Hello again everyone,
Slight change of topic here as I slip beyond the fateful V.E. barrier despite the thread title.
I figured that no one would be interested in a new thread specifically for what's coming, and that I'd better expand the time scope of this one a bit.
We left the Soviet Union at the end of the Great Patriotic War with coastal and riverine units equipped with a bewildering array of small gunboats (mostly variants of Projects 1124 and 1125) and a small amount of larger monitors, all of which carried standard Army weapons.
Already in 1944, a project was started to replace both Projects 1124 and 1125. Despite the end of the war, the replacement project was pursued in the form of Projects 190 and 191, with broadly the same displacements and operational concepts as Projects 1124 and 1125. The larger Project 190 was abandoned before lay-down as combat experience proved the uselessness of the dual-draft concept.
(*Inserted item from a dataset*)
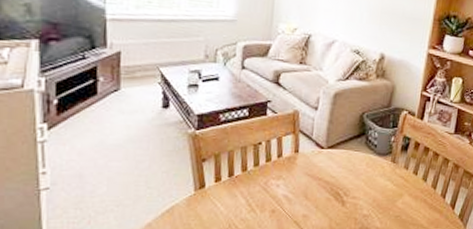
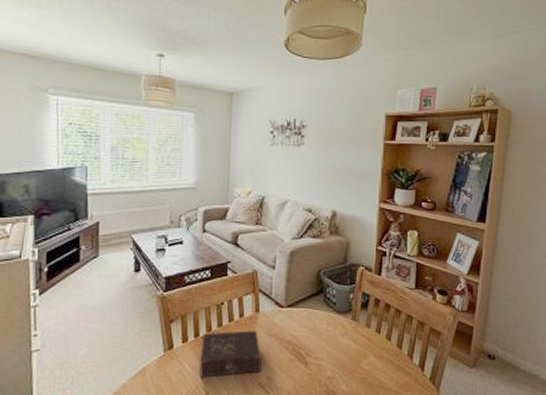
book: none [232,170,299,217] -> present [199,330,262,378]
The resulting Project 191 embodied the lessons from Pr.1125 into a brand new low-profile hull, and used at last the MK-85 turret that had started design at the beginning of the war. In contrast to the T-34 turrets used so far, this mounting matched a standard 85mm tank gun with a new, specially designed turret with lighter armor, easier construction, and more importantly, a maximum fire elevation way beyond that of a tank turret, that allowed it both indirect fire against shore targets and retaliation against ambushes from higher banks, in steep river corridors and urban waterways.
The initial Project 191 ended up not being produced in series.
Instead, it gave rise to the upgrade Project 191M, which can be easily distinguished by the new machine gun turrets, replacing the WW2-vintage DShKM-2B 12.7mm MGs with the newer 2M6 turret with twin KPVT 14.5mm.
Another new requirement was for better strategic mobility, and the boat was designed with removable and foldable parts (masts, turrets...) to ease the tying down on standard train cars, equipped for the occasion with dedicated clamp mountings. The prepped boat would normally be transported under a tarpaulin, omitted here for clarity.
This final version would end up with over 100 produced, serving in the Soviet Navy, the KGB Border Guards and the Indonesian navy.